In this lesson you will learn 20 English collocations with problem. What are collocations?
Why can’t you say he likes to drink powerful coffee?
Or there’s hard traffic on the way to city centre?
Collocation means that some words fit together, and other words don’t.
In my above example you can only say the following:
He likes to drink strong coffee. (strong coffee – adjective + noun collocation)
There’s heavy traffic on the way to city centre. (heavy traffic – adjective + noun collocation)
So today I have some collocations for you with the word PROBLEM. Let’s start.
20 Collocations with Problem
COMBAT A PROBLEM
to try to stop a problem before it gets worse
Example: Police to get £1 million to combat a problem of increasingly dangerous organised street gangs.
COME UP AGAINST A PROBLEM
to have to deal with a problem
Example: The authorities came up against a problem.
CONFRONT A PROBLEM
to deal with a problem in determined way
Example: It’s never easy to confront a problem with someone you love.
FACE A PROBLEM
to have a problem
Example: When you face a problem, don’t panic.
FACE UP TO A PROBLEM
to accept that you have a problem
Example: Sometimes we need someone else’s help to get us to face up to a problem.
RESOLVE A PROBLEM
to find a solution to a problem
Example: You can never resolve a problem through violent actions.
RISE ABOVE A PROBLEM
to not allow the problem to affect you
Example: It is very difficult to rise above a problem without the help of your family.
RUN INTO A PROBLEM
to experience a problem unexpectedly
Example: If your PC ran into a problem and needs to restart, don’t worry.
SORT OUT A PROBLEM
to successfully deal with a problem
Example: Can someone help me sort this problem out?
TACKLE A PROBLEM
to try to deal with a problem
Example: Hopefully we’ll tackle this problem in the future.

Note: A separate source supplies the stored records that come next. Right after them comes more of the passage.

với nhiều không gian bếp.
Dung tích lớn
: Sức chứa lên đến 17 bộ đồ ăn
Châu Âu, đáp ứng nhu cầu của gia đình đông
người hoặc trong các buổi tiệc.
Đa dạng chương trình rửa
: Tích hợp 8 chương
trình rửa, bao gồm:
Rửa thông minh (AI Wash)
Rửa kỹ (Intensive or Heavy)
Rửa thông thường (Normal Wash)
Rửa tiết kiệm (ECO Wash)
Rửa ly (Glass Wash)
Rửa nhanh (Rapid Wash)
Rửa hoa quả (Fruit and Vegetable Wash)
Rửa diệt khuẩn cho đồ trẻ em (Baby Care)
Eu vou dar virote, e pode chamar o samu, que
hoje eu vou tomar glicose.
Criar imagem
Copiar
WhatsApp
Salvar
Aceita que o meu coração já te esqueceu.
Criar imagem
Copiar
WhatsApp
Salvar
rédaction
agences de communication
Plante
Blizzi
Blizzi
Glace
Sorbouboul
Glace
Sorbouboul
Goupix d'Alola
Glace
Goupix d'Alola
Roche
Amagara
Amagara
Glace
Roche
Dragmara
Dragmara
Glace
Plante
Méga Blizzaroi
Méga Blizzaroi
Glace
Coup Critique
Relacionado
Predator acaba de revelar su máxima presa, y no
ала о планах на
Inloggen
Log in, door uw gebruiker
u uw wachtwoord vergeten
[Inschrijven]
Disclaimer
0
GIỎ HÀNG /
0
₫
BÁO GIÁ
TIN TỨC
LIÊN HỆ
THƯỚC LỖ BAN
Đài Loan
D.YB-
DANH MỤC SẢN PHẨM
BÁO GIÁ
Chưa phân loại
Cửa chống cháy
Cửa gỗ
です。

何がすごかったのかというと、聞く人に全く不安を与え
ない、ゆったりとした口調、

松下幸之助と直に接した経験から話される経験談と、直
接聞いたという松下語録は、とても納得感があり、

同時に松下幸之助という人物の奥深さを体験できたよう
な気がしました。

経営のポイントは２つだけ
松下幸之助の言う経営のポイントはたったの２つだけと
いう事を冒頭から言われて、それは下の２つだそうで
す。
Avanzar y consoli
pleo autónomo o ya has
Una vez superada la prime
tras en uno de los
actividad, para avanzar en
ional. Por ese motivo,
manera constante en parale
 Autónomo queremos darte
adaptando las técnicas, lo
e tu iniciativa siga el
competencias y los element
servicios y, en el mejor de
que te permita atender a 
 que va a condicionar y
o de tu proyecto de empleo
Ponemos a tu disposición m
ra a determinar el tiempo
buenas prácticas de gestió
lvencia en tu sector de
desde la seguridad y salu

Collocations with Problem - Infographic
Enjoyed this infographic? Here's what you can do next:
A COMMON PROBLEM
a problem that is happening in many places and/or to many people
Example: It looks like it is a common problem with these products.
A MAJOR PROBLEM
a very serious problem
Example: Distracted driving is still a major problem in the state.
A MINOR PROBLEM
opposite to major, small and not serious
Example: The aircraft had a minor technical problem.
A POTENTIAL PROBLEM
something is likely to develop into a problem
Example: Radon could be a potential problem in your home.
A RECURRENT PROBLEM
happening time after time
Example: It’s been a recurrent problem with this airline lately.
A SERIOUS PROBLEM
Example: Obesity is a serious problem in many countries.
A TOUGH PROBLEM
a problem that is difficult to solve
Example: We’ll see what they come up with. I think it’s a tough problem.
A TRIVIAL PROBLEM
not serious, an easy to solve problem
Example: This is far from a trivial problem, but I will get it done quickly.
AN UNEXPECTED PROBLEM
a problem that wasn’t expected
Example: We have encountered an unexpected problem and cannot process your request at this time.
AN URGENT PROBLEM
a problem that needs to be solved immediately
Example: A leaking roof is an urgent problem.